5. Естественноисторические аналогии к истории языка.

Тем не менее в одном пункте пути прежнего и нового индивидуализма расходятся. Для индивидуализма прежних времен человеческое развитие было замкнутым в себе царством; от него далека мысль ставить историю созданий духа в связь с возникновением других продуктов природы, вплоть даже до органических существ. В наше время положение вещей совершенно переменилось. Теория эволюции господствует ныне во всех науках. Общепризнаны аналогии между эволюцией человека и животных. Почти всякая гипотеза, в особенности если она более основана на конструкции, чем на фактах, опирается на теорию эволюции. Индивидуализм также не мог обойтись без помощи теории эволюции. И в этом случае Пауль дал обстоятельное разъяснение роли таких естественноисторических аналогий в языкознании.

**ИЗВЛЕЧЁННЫЕ ЗАПИСИ:**
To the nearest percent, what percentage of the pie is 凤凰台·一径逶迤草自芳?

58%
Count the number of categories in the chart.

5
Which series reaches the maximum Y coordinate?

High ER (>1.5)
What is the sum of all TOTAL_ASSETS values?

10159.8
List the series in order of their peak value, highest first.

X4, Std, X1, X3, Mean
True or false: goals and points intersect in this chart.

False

---

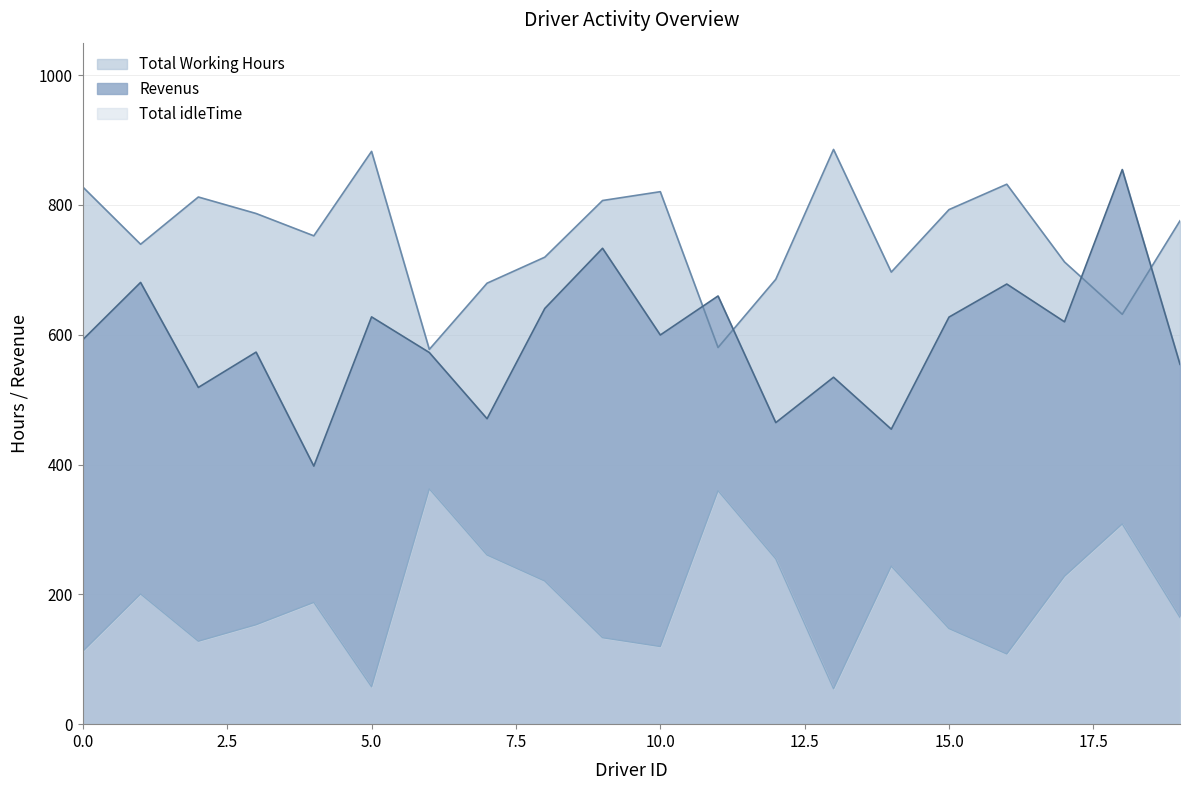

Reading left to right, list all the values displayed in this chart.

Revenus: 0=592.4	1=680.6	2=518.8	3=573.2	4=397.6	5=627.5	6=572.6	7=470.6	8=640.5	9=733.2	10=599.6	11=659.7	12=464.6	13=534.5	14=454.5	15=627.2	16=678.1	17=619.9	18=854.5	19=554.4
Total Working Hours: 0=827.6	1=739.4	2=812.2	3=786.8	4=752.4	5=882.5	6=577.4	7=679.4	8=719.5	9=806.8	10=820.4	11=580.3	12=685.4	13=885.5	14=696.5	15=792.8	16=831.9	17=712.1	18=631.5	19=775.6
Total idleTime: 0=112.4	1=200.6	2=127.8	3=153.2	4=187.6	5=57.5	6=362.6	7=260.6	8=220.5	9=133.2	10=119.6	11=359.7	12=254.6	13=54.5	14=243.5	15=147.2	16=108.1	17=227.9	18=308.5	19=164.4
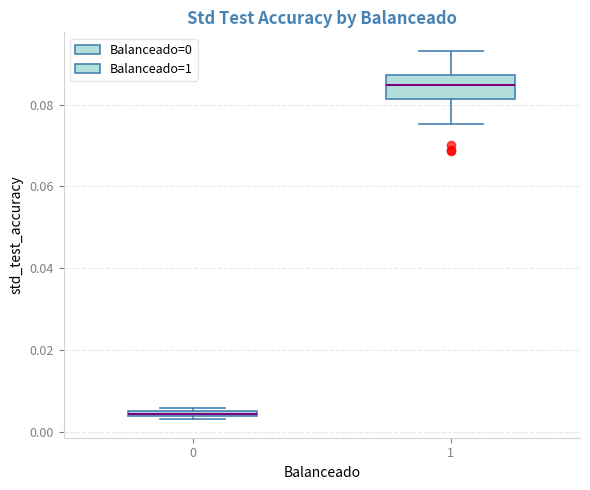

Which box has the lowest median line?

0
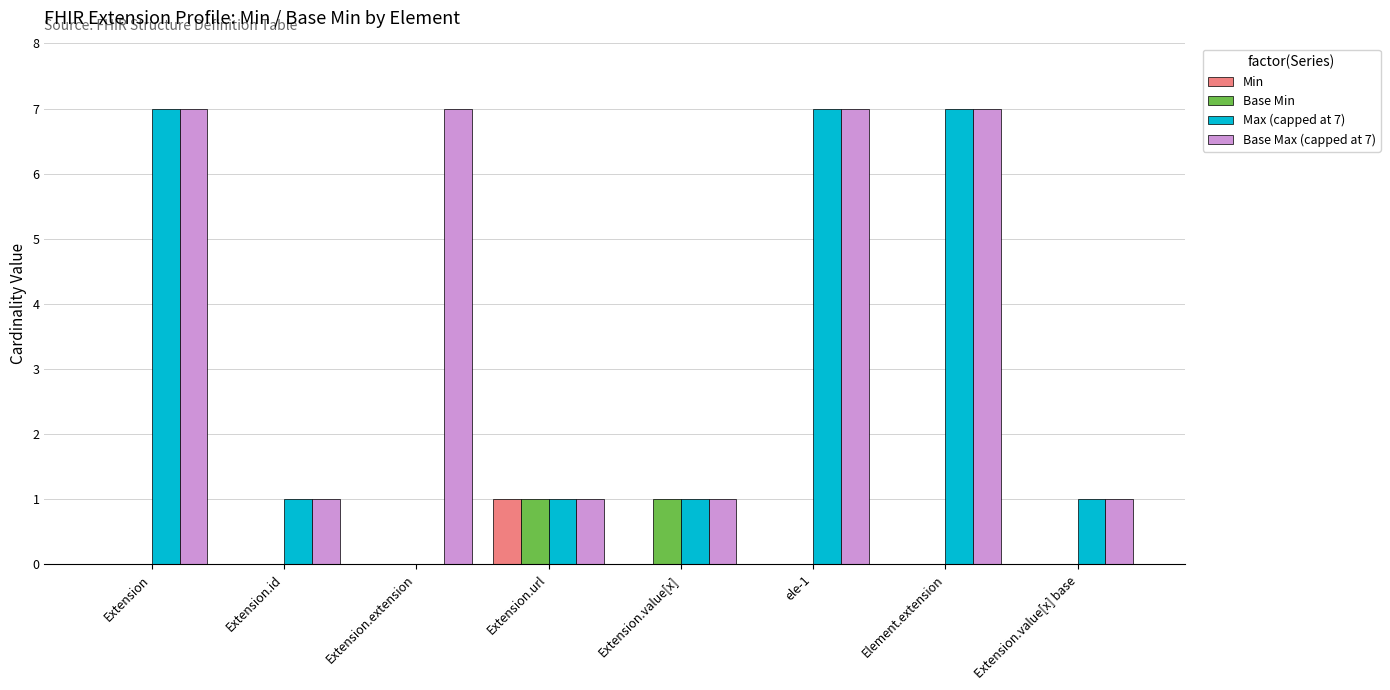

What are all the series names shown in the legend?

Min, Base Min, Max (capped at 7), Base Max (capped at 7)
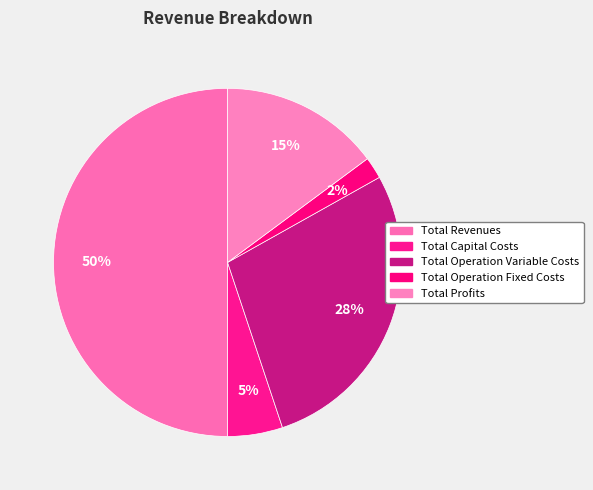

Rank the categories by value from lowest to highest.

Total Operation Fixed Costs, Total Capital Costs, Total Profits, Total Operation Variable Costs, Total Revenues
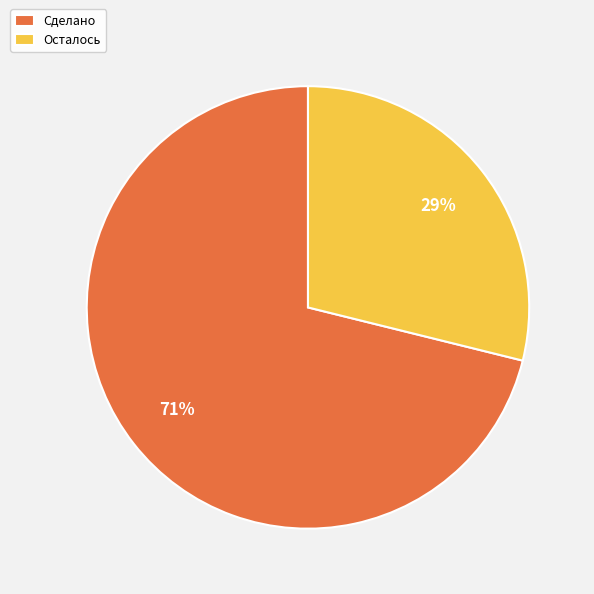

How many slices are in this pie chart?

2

**ЗАДАНИЯ:**
1. Перескажите короче абзац текста о естественноисторических аналогиях, который начинается словами «Тем не менее в одном пункте». Сохраните его основные факты.
2. Допишите продолжение текста о естественноисторических аналогиях, начиная сразу после его последнего предложения.

**ОТВЕТЫ ПО НОМЕРАМ:**
1. В одном пункте прежний и новый индивидуализм расходятся. Прежний индивидуализм считал человеческое развитие замкнутым царством и не связывал историю созданий духа с возникновением других продуктов природы, включая органические существа. Теперь положение иное. Теория эволюции господствует во всех науках, а аналогии между эволюцией человека и животных общепризнаны. На эту теорию опирается почти всякая гипотеза, особенно та, что больше основана на конструкции, чем на фактах. Индивидуализм тоже не обошелся без нее, и Пауль подробно разъяснил роль таких естественноисторических аналогий в языкознании.

2.
Подобно тому как роды, классы, породы в органической природе представляют собой не что иное, как "общие понятия человеческого рассудка, которые могут произвольно изменяться", так и каждый индивидуум имеет, в конце концов, свой собственный язык, поэтому объединяя известное число таких индивидуальных языков в диалектическую группу, мы поступаем всегда до некоторой степени произвольно. Сообразно с этим и всякое изменение и словообразование в языке является прежде всего индивидуальным процессом, и от привходящих условий зависит, распространяется ли он на другие индивидуумы или нет. С другой стороны, новые разновидности, как учит нас теория Дарвина, возникают благодаря тому, что случайные индивидуальные отклонения, почему-либо поддерживаемые борьбой за существование, усиливаются и делаются устойчивыми. Совершенно аналогичным образом и в человеческом обществе обычное всюду возникло из случайного.[ 34 ] Выполненное впервые по известному поводу действие индивидуума переходит при благоприятных обстоятельствах в привычку, привычка распространяется на окружающих и становится обычаем. Подобным образом и в языке всякое изменение или новообразование исходит от индивидуума. Но благодаря взаимному влиянию и подражанию различия между бесконечным количеством индивидуальных языков постепенно сглаживаются. Таким образом то, что первоначально было индивидуальным отклонением, входит в состав общего языка, из которого затем, с помощью дальнейших индивидуальных отклонений, могут дифференцироваться диалекты.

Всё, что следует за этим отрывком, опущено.